● **Try it**
Apart from the pictures, print the data below exactly as given.

● **Data excerpts**

+ + + + + + +

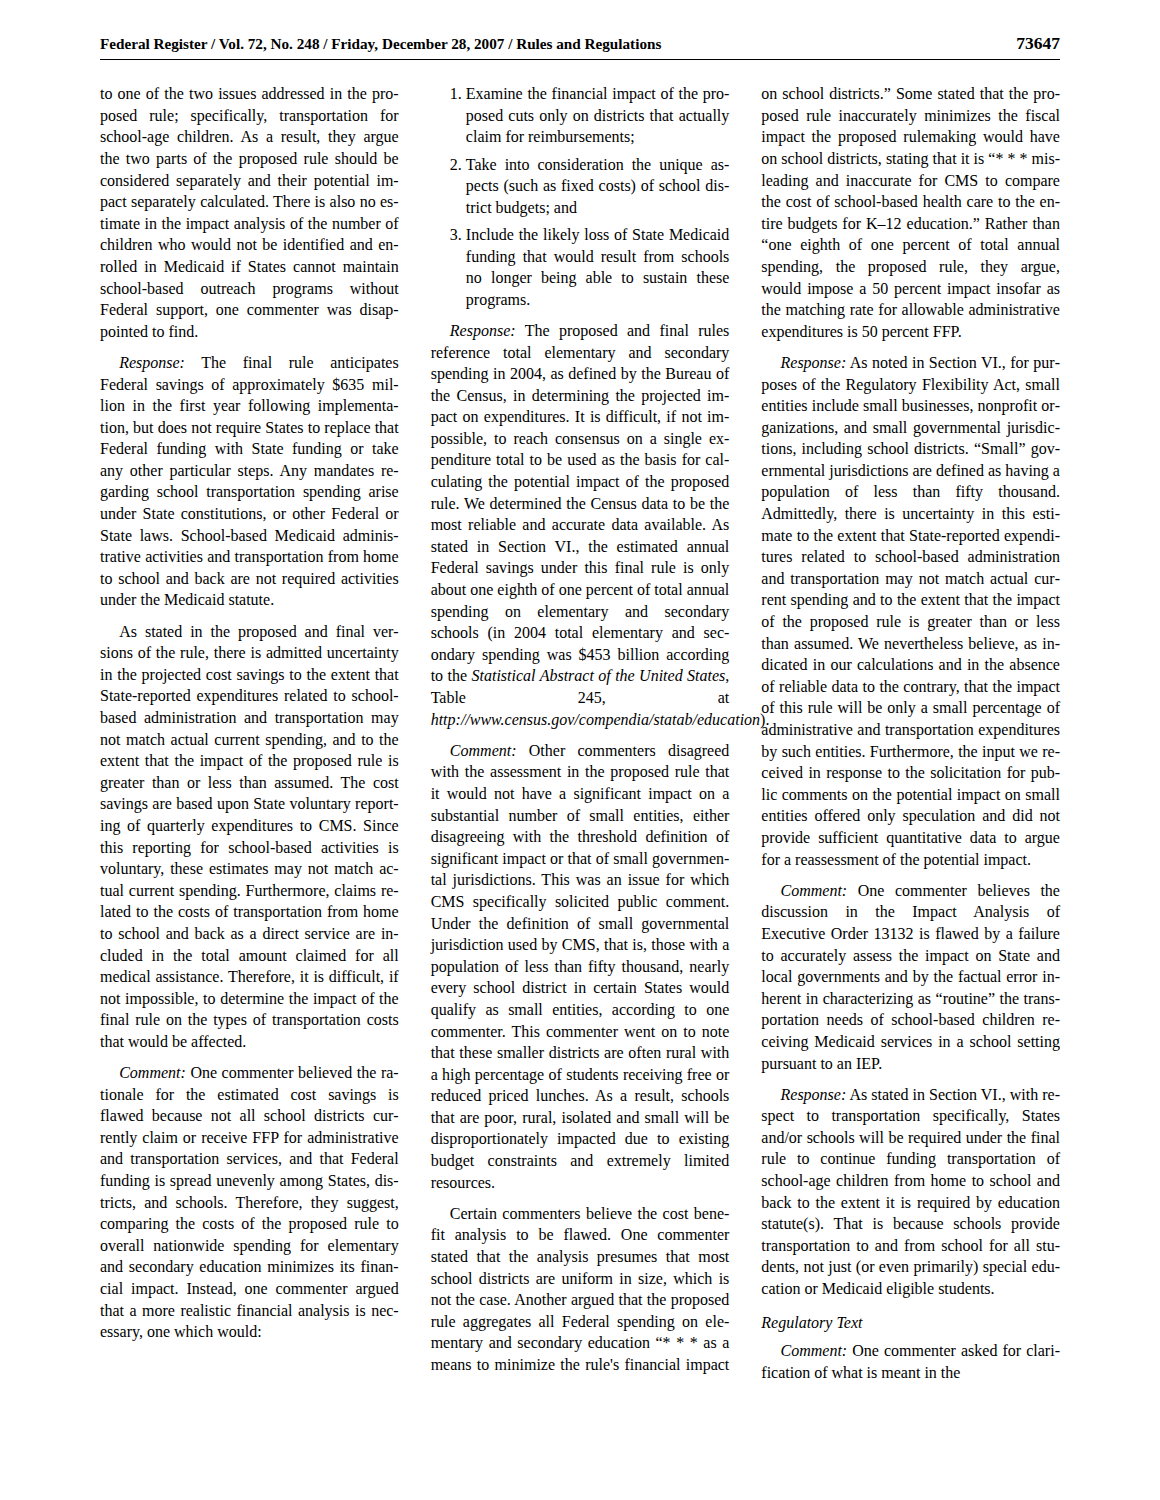Federal Register / Vol. 72, No. 248 / Friday, December 28, 2007 / Rules and Regulations
73647
to one of the two issues addressed in the proposed rule; specifically, transportation for school-age children. As a result, they argue the two parts of the proposed rule should be considered separately and their potential impact separately calculated. There is also no estimate in the impact analysis of the number of children who would not be identified and enrolled in Medicaid if States cannot maintain school-based outreach programs without Federal support, one commenter was disappointed to find.
Response: The final rule anticipates Federal savings of approximately $635 million in the first year following implementation, but does not require States to replace that Federal funding with State funding or take any other particular steps. Any mandates regarding school transportation spending arise under State constitutions, or other Federal or State laws. School-based Medicaid administrative activities and transportation from home to school and back are not required activities under the Medicaid statute.
As stated in the proposed and final versions of the rule, there is admitted uncertainty in the projected cost savings to the extent that State-reported expenditures related to school-based administration and transportation may not match actual current spending, and to the extent that the impact of the proposed rule is greater than or less than assumed. The cost savings are based upon State voluntary reporting of quarterly expenditures to CMS. Since this reporting for school-based activities is voluntary, these estimates may not match actual current spending. Furthermore, claims related to the costs of transportation from home to school and back as a direct service are included in the total amount claimed for all medical assistance. Therefore, it is difficult, if not impossible, to determine the impact of the final rule on the types of transportation costs that would be affected.
Comment: One commenter believed the rationale for the estimated cost savings is flawed because not all school districts currently claim or receive FFP for administrative and transportation services, and that Federal funding is spread unevenly among States, districts, and schools. Therefore, they suggest, comparing the costs of the proposed rule to overall nationwide spending for elementary and secondary education minimizes its financial impact. Instead, one commenter argued that a more realistic financial analysis is necessary, one which would:
Examine the financial impact of the proposed cuts only on districts that actually claim for reimbursements;
Take into consideration the unique aspects (such as fixed costs) of school district budgets; and
Include the likely loss of State Medicaid funding that would result from schools no longer being able to sustain these programs.
Response: The proposed and final rules reference total elementary and secondary spending in 2004, as defined by the Bureau of the Census, in determining the projected impact on expenditures. It is difficult, if not impossible, to reach consensus on a single expenditure total to be used as the basis for calculating the potential impact of the proposed rule. We determined the Census data to be the most reliable and accurate data available. As stated in Section VI., the estimated annual Federal savings under this final rule is only about one eighth of one percent of total annual spending on elementary and secondary schools (in 2004 total elementary and secondary spending was $453 billion according to the Statistical Abstract of the United States, Table 245, at http://www.census.gov/compendia/statab/education).
Comment: Other commenters disagreed with the assessment in the proposed rule that it would not have a significant impact on a substantial number of small entities, either disagreeing with the threshold definition of significant impact or that of small governmental jurisdictions. This was an issue for which CMS specifically solicited public comment. Under the definition of small governmental jurisdiction used by CMS, that is, those with a population of less than fifty thousand, nearly every school district in certain States would qualify as small entities, according to one commenter. This commenter went on to note that these smaller districts are often rural with a high percentage of students receiving free or reduced priced lunches. As a result, schools that are poor, rural, isolated and small will be disproportionately impacted due to existing budget constraints and extremely limited resources.
Certain commenters believe the cost benefit analysis to be flawed. One commenter stated that the analysis presumes that most school districts are uniform in size, which is not the case. Another argued that the proposed rule aggregates all Federal spending on elementary and secondary education “* * * as a means to minimize the rule's financial impact on school districts.” Some stated that the proposed rule inaccurately minimizes the fiscal impact the proposed rulemaking would have on school districts, stating that it is “* * * misleading and inaccurate for CMS to compare the cost of school-based health care to the entire budgets for K–12 education.” Rather than “one eighth of one percent of total annual spending, the proposed rule, they argue, would impose a 50 percent impact insofar as the matching rate for allowable administrative expenditures is 50 percent FFP.
Response: As noted in Section VI., for purposes of the Regulatory Flexibility Act, small entities include small businesses, nonprofit organizations, and small governmental jurisdictions, including school districts. “Small” governmental jurisdictions are defined as having a population of less than fifty thousand. Admittedly, there is uncertainty in this estimate to the extent that State-reported expenditures related to school-based administration and transportation may not match actual current spending and to the extent that the impact of the proposed rule is greater than or less than assumed. We nevertheless believe, as indicated in our calculations and in the absence of reliable data to the contrary, that the impact of this rule will be only a small percentage of administrative and transportation expenditures by such entities. Furthermore, the input we received in response to the solicitation for public comments on the potential impact on small entities offered only speculation and did not provide sufficient quantitative data to argue for a reassessment of the potential impact.
Comment: One commenter believes the discussion in the Impact Analysis of Executive Order 13132 is flawed by a failure to accurately assess the impact on State and local governments and by the factual error inherent in characterizing as “routine” the transportation needs of school-based children receiving Medicaid services in a school setting pursuant to an IEP.
Response: As stated in Section VI., with respect to transportation specifically, States and/or schools will be required under the final rule to continue funding transportation of school-age children from home to school and back to the extent it is required by education statute(s). That is because schools provide transportation to and from school for all students, not just (or even primarily) special education or Medicaid eligible students.
Regulatory Text
Comment: One commenter asked for clarification of what is meant in the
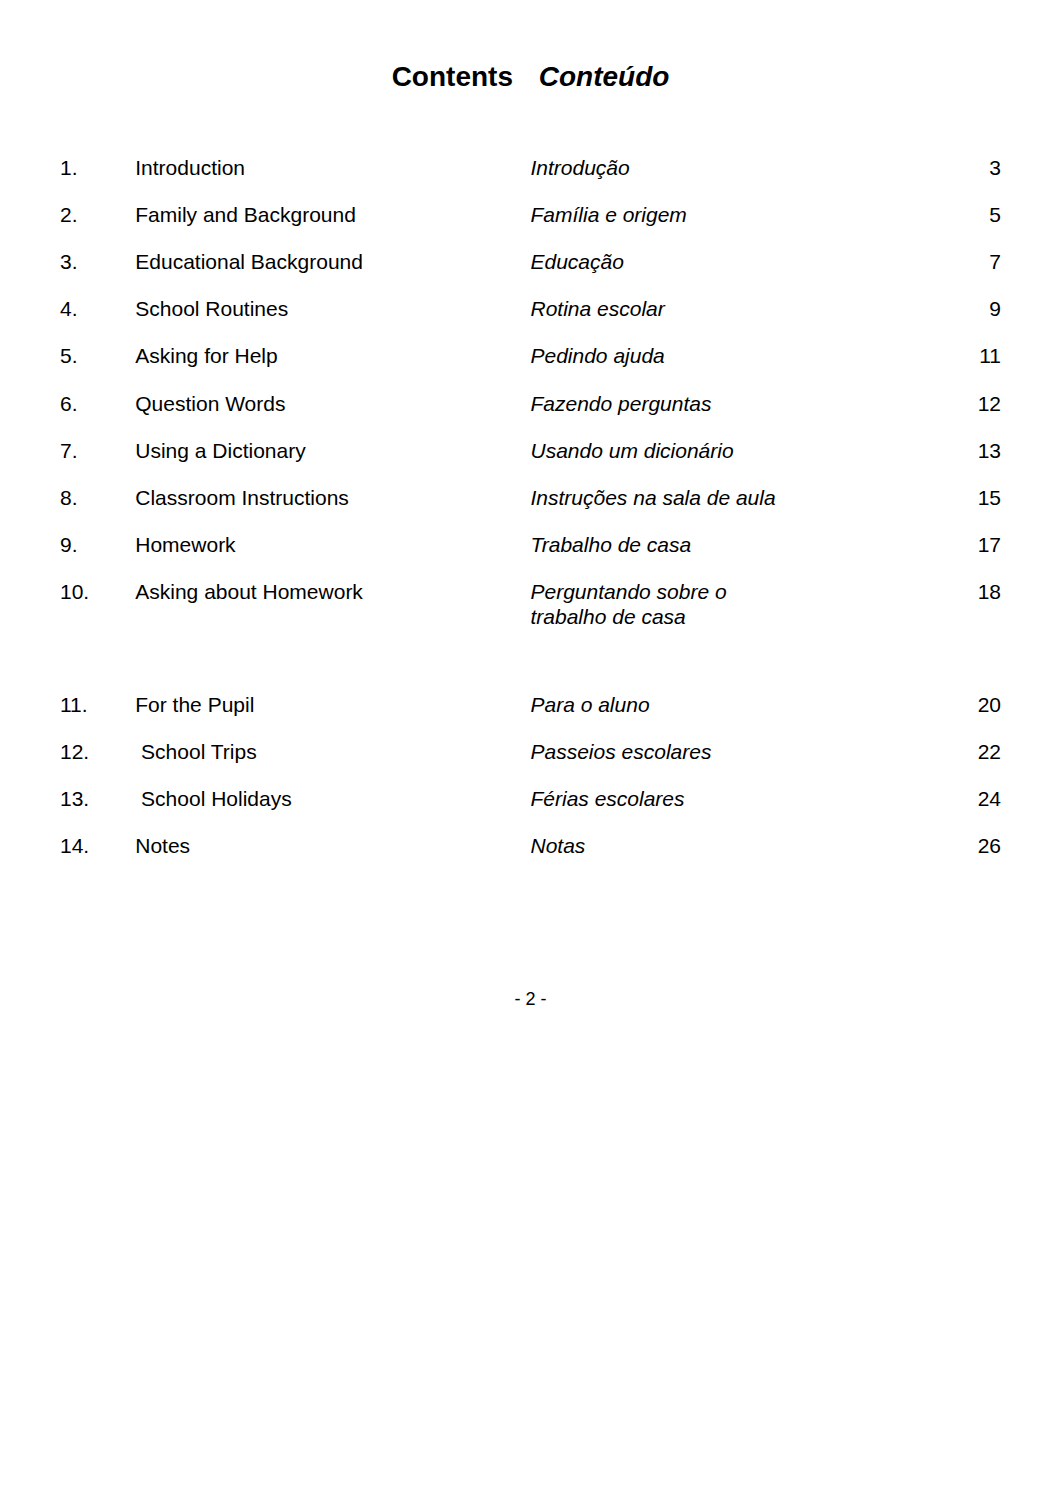Contents Conteúdo
| 1. | Introduction | Introdução | 3 |
| 2. | Family and Background | Família e origem | 5 |
| 3. | Educational Background | Educação | 7 |
| 4. | School Routines | Rotina escolar | 9 |
| 5. | Asking for Help | Pedindo ajuda | 11 |
| 6. | Question Words | Fazendo perguntas | 12 |
| 7. | Using a Dictionary | Usando um dicionário | 13 |
| 8. | Classroom Instructions | Instruções na sala de aula | 15 |
| 9. | Homework | Trabalho de casa | 17 |
| 10. | Asking about Homework | Perguntando sobre o trabalho de casa | 18 |
| 11. | For the Pupil | Para o aluno | 20 |
| 12. | School Trips | Passeios escolares | 22 |
| 13. | School Holidays | Férias escolares | 24 |
| 14. | Notes | Notas | 26 |
- 2 -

+ + + + + + +

● **Task answer**
Federal Register / Vol. 72, No. 248 / Friday, December 28, 2007 / Rules and Regulations
73647
to one of the two issues addressed in the proposed rule; specifically, transportation for school-age children. As a result, they argue the two parts of the proposed rule should be considered separately and their potential impact separately calculated. There is also no estimate in the impact analysis of the number of children who would not be identified and enrolled in Medicaid if States cannot maintain school-based outreach programs without Federal support, one commenter was disappointed to find.
Response: The final rule anticipates Federal savings of approximately $635 million in the first year following implementation, but does not require States to replace that Federal funding with State funding or take any other particular steps. Any mandates regarding school transportation spending arise under State constitutions, or other Federal or State laws. School-based Medicaid administrative activities and transportation from home to school and back are not required activities under the Medicaid statute.
As stated in the proposed and final versions of the rule, there is admitted uncertainty in the projected cost savings to the extent that State-reported expenditures related to school-based administration and transportation may not match actual current spending, and to the extent that the impact of the proposed rule is greater than or less than assumed. The cost savings are based upon State voluntary reporting of quarterly expenditures to CMS. Since this reporting for school-based activities is voluntary, these estimates may not match actual current spending. Furthermore, claims related to the costs of transportation from home to school and back as a direct service are included in the total amount claimed for all medical assistance. Therefore, it is difficult, if not impossible, to determine the impact of the final rule on the types of transportation costs that would be affected.
Comment: One commenter believed the rationale for the estimated cost savings is flawed because not all school districts currently claim or receive FFP for administrative and transportation services, and that Federal funding is spread unevenly among States, districts, and schools. Therefore, they suggest, comparing the costs of the proposed rule to overall nationwide spending for elementary and secondary education minimizes its financial impact. Instead, one commenter argued that a more realistic financial analysis is necessary, one which would:
Examine the financial impact of the proposed cuts only on districts that actually claim for reimbursements;
Take into consideration the unique aspects (such as fixed costs) of school district budgets; and
Include the likely loss of State Medicaid funding that would result from schools no longer being able to sustain these programs.
Response: The proposed and final rules reference total elementary and secondary spending in 2004, as defined by the Bureau of the Census, in determining the projected impact on expenditures. It is difficult, if not impossible, to reach consensus on a single expenditure total to be used as the basis for calculating the potential impact of the proposed rule. We determined the Census data to be the most reliable and accurate data available. As stated in Section VI., the estimated annual Federal savings under this final rule is only about one eighth of one percent of total annual spending on elementary and secondary schools (in 2004 total elementary and secondary spending was $453 billion according to the Statistical Abstract of the United States, Table 245, at http://www.census.gov/compendia/statab/education).
Comment: Other commenters disagreed with the assessment in the proposed rule that it would not have a significant impact on a substantial number of small entities, either disagreeing with the threshold definition of significant impact or that of small governmental jurisdictions. This was an issue for which CMS specifically solicited public comment. Under the definition of small governmental jurisdiction used by CMS, that is, those with a population of less than fifty thousand, nearly every school district in certain States would qualify as small entities, according to one commenter. This commenter went on to note that these smaller districts are often rural with a high percentage of students receiving free or reduced priced lunches. As a result, schools that are poor, rural, isolated and small will be disproportionately impacted due to existing budget constraints and extremely limited resources.
Certain commenters believe the cost benefit analysis to be flawed. One commenter stated that the analysis presumes that most school districts are uniform in size, which is not the case. Another argued that the proposed rule aggregates all Federal spending on elementary and secondary education “* * * as a means to minimize the rule's financial impact on school districts.” Some stated that the proposed rule inaccurately minimizes the fiscal impact the proposed rulemaking would have on school districts, stating that it is “* * * misleading and inaccurate for CMS to compare the cost of school-based health care to the entire budgets for K–12 education.” Rather than “one eighth of one percent of total annual spending, the proposed rule, they argue, would impose a 50 percent impact insofar as the matching rate for allowable administrative expenditures is 50 percent FFP.
Response: As noted in Section VI., for purposes of the Regulatory Flexibility Act, small entities include small businesses, nonprofit organizations, and small governmental jurisdictions, including school districts. “Small” governmental jurisdictions are defined as having a population of less than fifty thousand. Admittedly, there is uncertainty in this estimate to the extent that State-reported expenditures related to school-based administration and transportation may not match actual current spending and to the extent that the impact of the proposed rule is greater than or less than assumed. We nevertheless believe, as indicated in our calculations and in the absence of reliable data to the contrary, that the impact of this rule will be only a small percentage of administrative and transportation expenditures by such entities. Furthermore, the input we received in response to the solicitation for public comments on the potential impact on small entities offered only speculation and did not provide sufficient quantitative data to argue for a reassessment of the potential impact.
Comment: One commenter believes the discussion in the Impact Analysis of Executive Order 13132 is flawed by a failure to accurately assess the impact on State and local governments and by the factual error inherent in characterizing as “routine” the transportation needs of school-based children receiving Medicaid services in a school setting pursuant to an IEP.
Response: As stated in Section VI., with respect to transportation specifically, States and/or schools will be required under the final rule to continue funding transportation of school-age children from home to school and back to the extent it is required by education statute(s). That is because schools provide transportation to and from school for all students, not just (or even primarily) special education or Medicaid eligible students.
Regulatory Text
Comment: One commenter asked for clarification of what is meant in the
Contents Conteúdo
| 1. | Introduction | Introdução | 3 |
| 2. | Family and Background | Família e origem | 5 |
| 3. | Educational Background | Educação | 7 |
| 4. | School Routines | Rotina escolar | 9 |
| 5. | Asking for Help | Pedindo ajuda | 11 |
| 6. | Question Words | Fazendo perguntas | 12 |
| 7. | Using a Dictionary | Usando um dicionário | 13 |
| 8. | Classroom Instructions | Instruções na sala de aula | 15 |
| 9. | Homework | Trabalho de casa | 17 |
| 10. | Asking about Homework | Perguntando sobre o trabalho de casa | 18 |
| 11. | For the Pupil | Para o aluno | 20 |
| 12. | School Trips | Passeios escolares | 22 |
| 13. | School Holidays | Férias escolares | 24 |
| 14. | Notes | Notas | 26 |
- 2 -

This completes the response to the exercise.